Prince William and Kate Middleton visit KI – focus on mental health in adolescents

Published 2018-01-31 13:25. Updated 2018-02-01 13:04Denna sida på svenska
Kate Middleton and Prince William, the Duke and Duchess of Cambridge, along with Prince Daniel and Crown Princess Victoria.
Hertigparet Kate Middleton och prins William tillsammans med Prins Daniel och Kronprinsessan Victoria.The Duke and Duchess of Cambridge.  

During their visit to Sweden and Stockholm in the company of Crown Princess Victoria and Prince Daniel, the Duke and Duchess of Cambridge specifically requested to learn more about the Youth Aware of Mental Health (YAM) Programme and the work being carried out at the National Centre for Suicide Research and Prevention of Mental Ill-Health at Karolinska Institutet.

Hertigparet, prins William och Kate Middleton.

The royal couple were also keen to learn more about research being carried out at Karolinska Institutet into physical activity and its prophylactic effects. The Duke and Duchess, Prince William and Kate Middleton, have a history of involvement in issues related to mental illness among children and young people in general, and suicide prevention in particular.

During their visit to Karolinska Institutet Prince William and Kate Middleton met Danuta Wasserman, professor of psychiatry and suicidology and Carl Johan Sundberg, professor of molecular and applied exercise physiology, as well as vice-chancellor Ole Petter Ottersen. The couple were informed about the YAM model and listened to a presentation by KI researchers about the effects of physical activity on young people’s mental health and cognitive functions. Another issue discussed was the connection between the ever-increasing use of smartphones and increased levels of mental illness in children and young people.

After visiting Karolinska Institutet, the Duke and Duchess continued on to Matteusskolan, a school in Stockholm, to meet pupils and teachers who have participated in the YAM Programme.
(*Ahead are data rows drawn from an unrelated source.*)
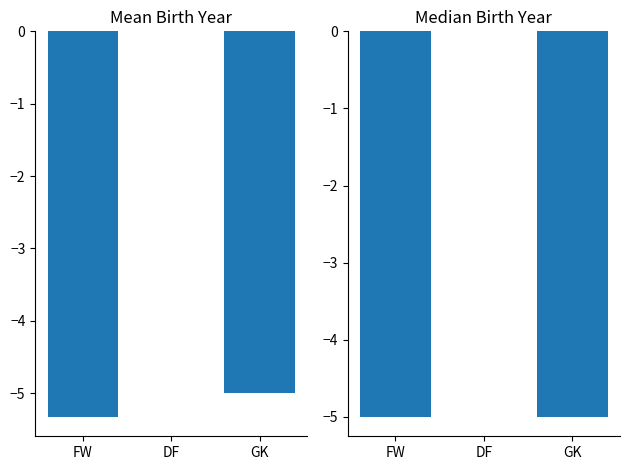

What is the total value across all series at GK?

-10.0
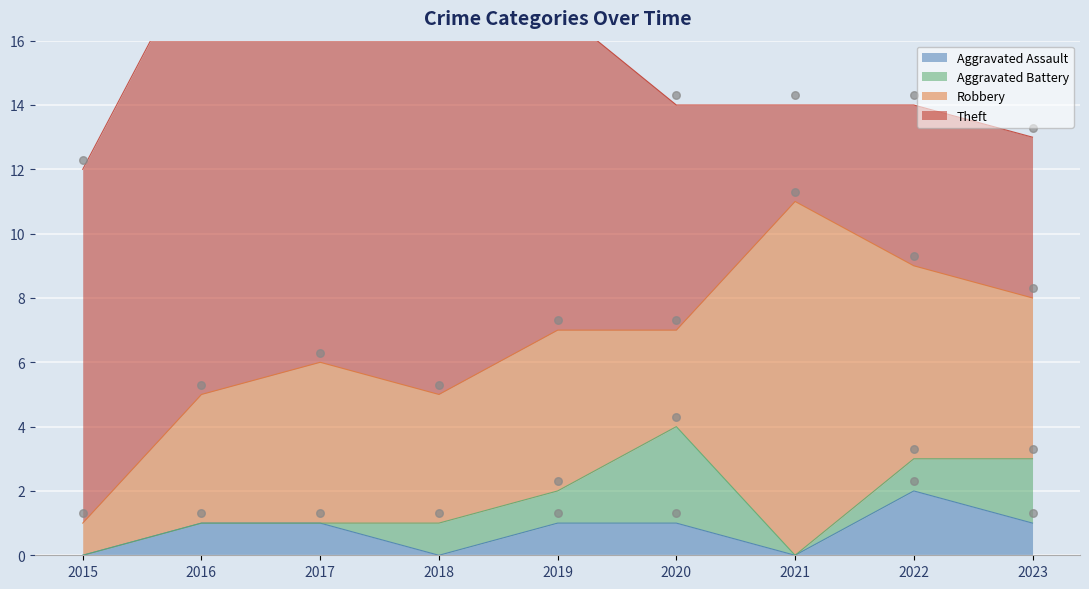

Which series reaches the minimum Y coordinate?

Aggravated Assault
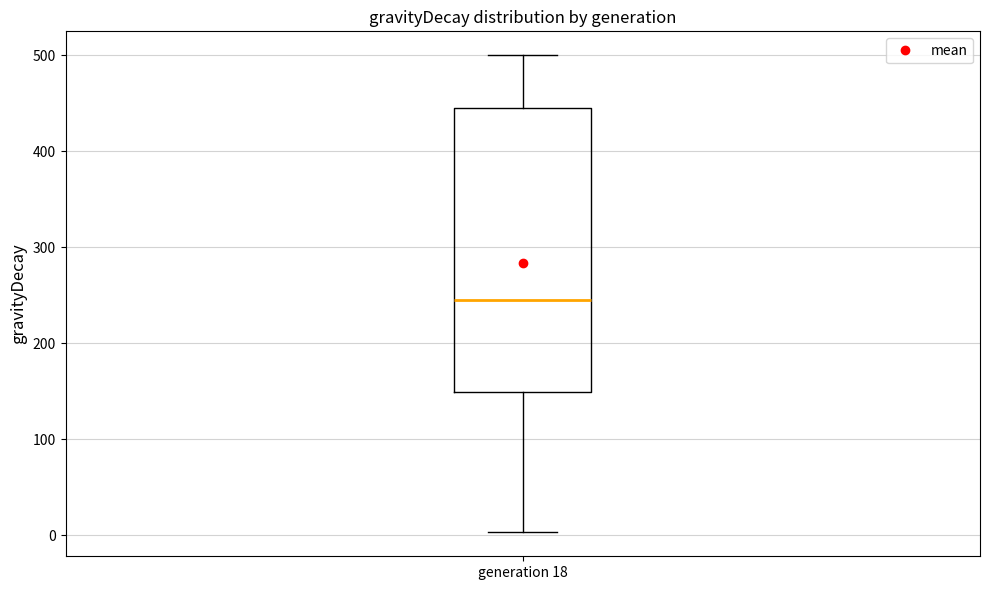

Where does the lower whisker of the box for generation 18 end on the y-axis? The values are not printed on the chart, so give them approximately, as read against the axis.

0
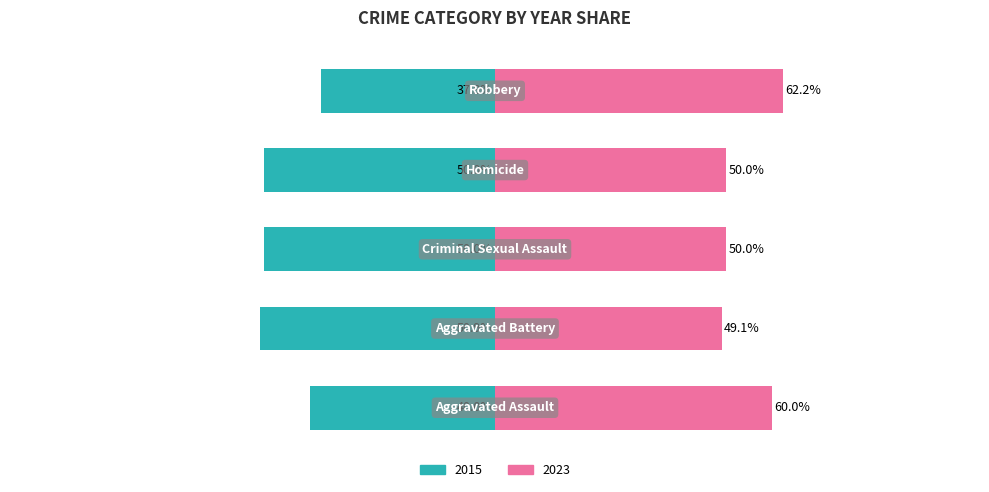

At which label does 2023 first exceed 28?

Aggravated Assault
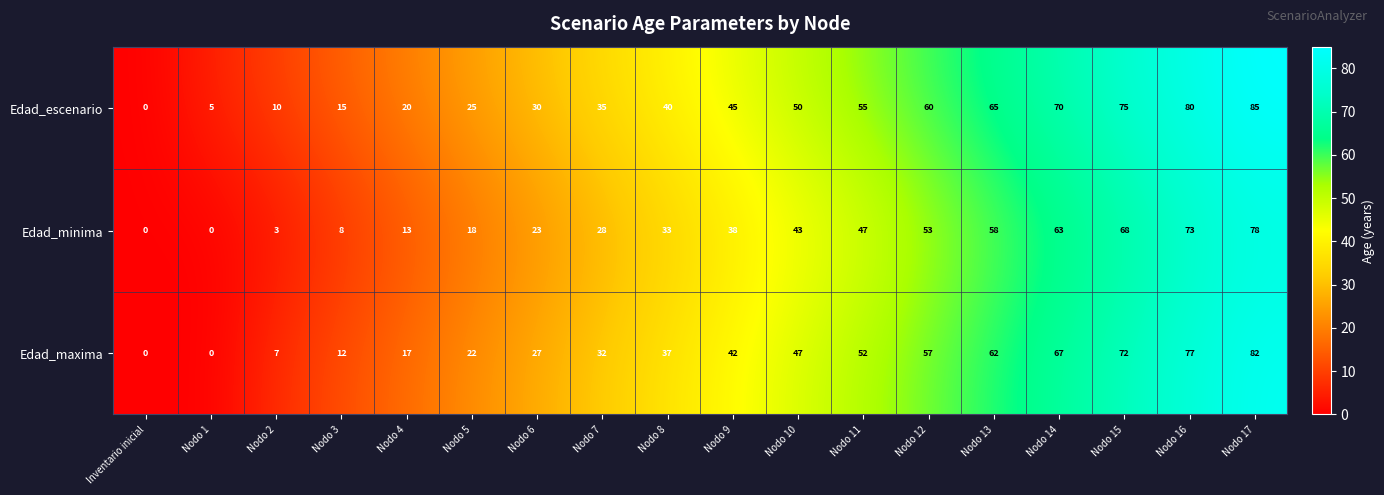

Where is Edad_maxima nearest to the value 41?

Nodo 9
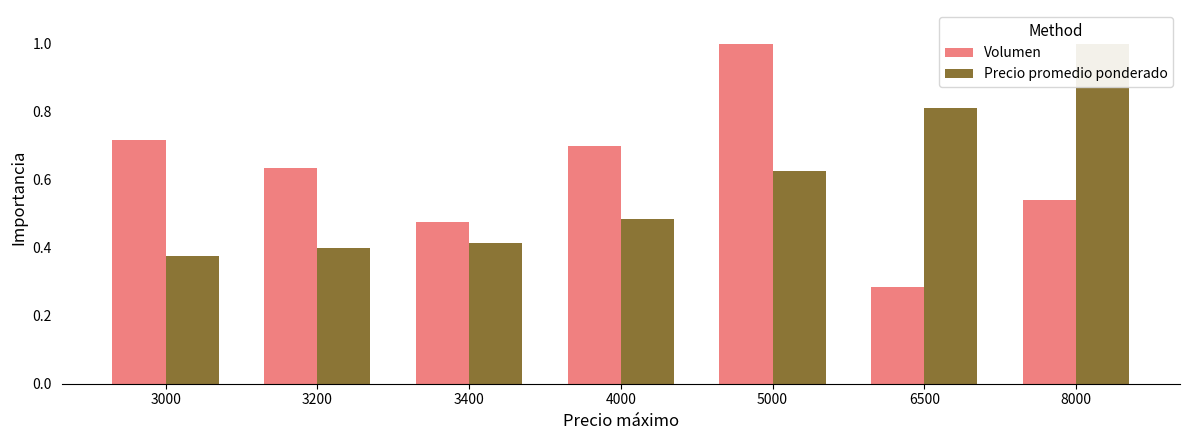

At which label is Volumen closest to 0?

6500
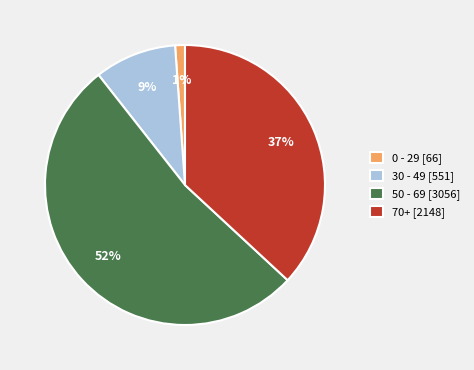

To the nearest percent, what portion does 0 - 29 [66] represent?

1%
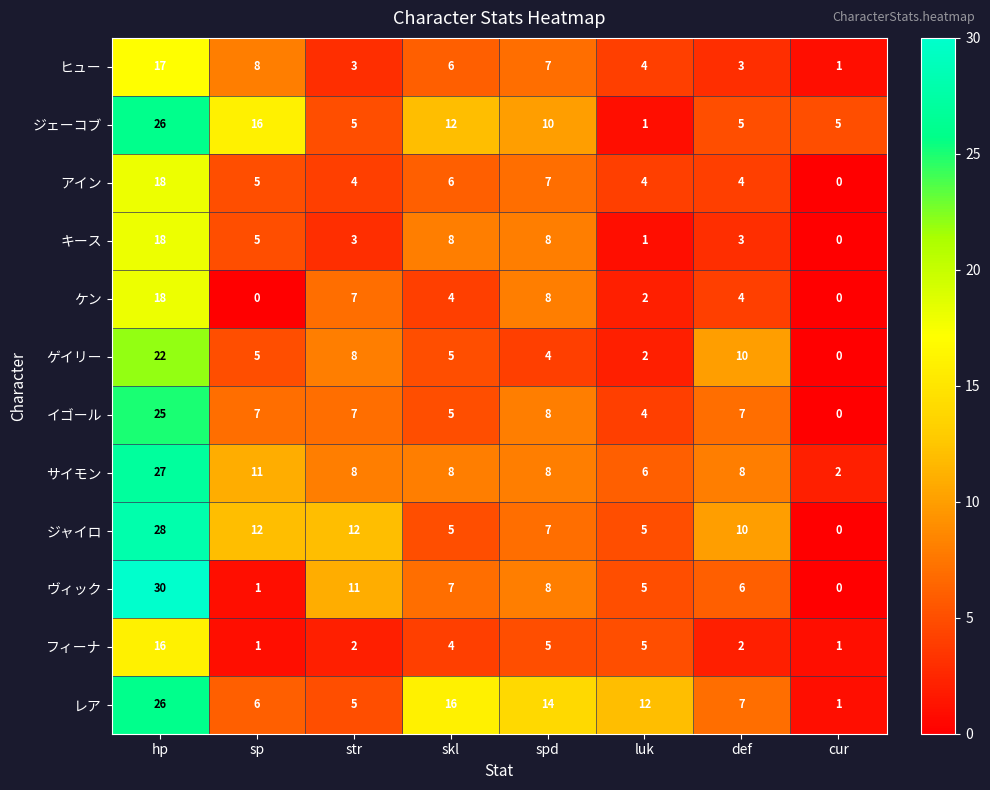

How many data points does each series have?

8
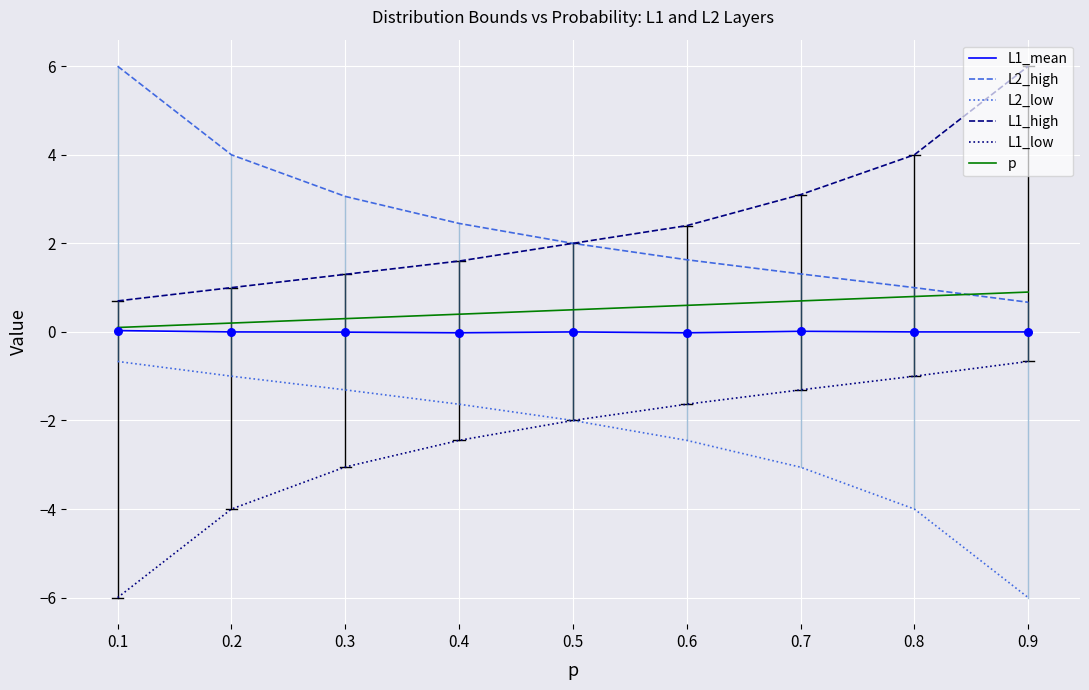

Is the value of L2_high at 0.1 greater than the value of L1_high at 0.5?

Yes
Together with the Swedish royal couple and Swedish Minister for Education Gustav Fridolin, they participated in role-play exercises that form part of the YAM programme.

“The royal couple expressed a desire to participate personally to see how it feels,” says Danuta Wasserman. “They were quite clear in their wish to contribute to young people being able to discuss mental health. As a medic, it is pleasing to me that young people today are interested in all aspects affecting mental health, including the biological, and how lifestyles affect the brain’s functions.”

Prince William and Kate Middleton have previously spoken about their own experiences of suicide, depression and mental illness. In his previous role as an ambulance pilot, the Prince came into contact with many young people with suicidal thoughts.

The YAM Programme was created within the EU project SEYLE, and combines role play with discussions on mental health based on young people sharing their own experiences under the guidance of two experienced instructors who always remain in the classroom. The programme is designed to teach young people about what they can do to affect their own psychological wellbeing, including how this is affected by eating habits, physical activity and sleep.

Using a randomised controlled study of 11,000 teenagers from 168 schools in 10 European countries, published in The Lancet, researchers were able to show that the risk of suicide among young people who were involved in the YAM Programme was half that of a control group. The project has also produced a comprehensive database of facts relating to mental health among young people, for example it revealed that 29% of those involved in the study had minor symptoms of depression. Even if suicide continues to be the single greatest cause of death among the 16-29 age group in Sweden, there are signs of a long-term decline in the number of suicides over several decades. Behind this decline lies not only improved diagnosis and treatment of depression, but also a general increase in awareness regarding the problem.

“If one begins to discuss a problem, it is almost always a step towards alleviating it,” says Danuta Wasserman. “The greatest contribution of the YAM Programme is preventative but, as we distribute questionnaires to all pupils, we are also able to catch those who are already in a situation where they need help.”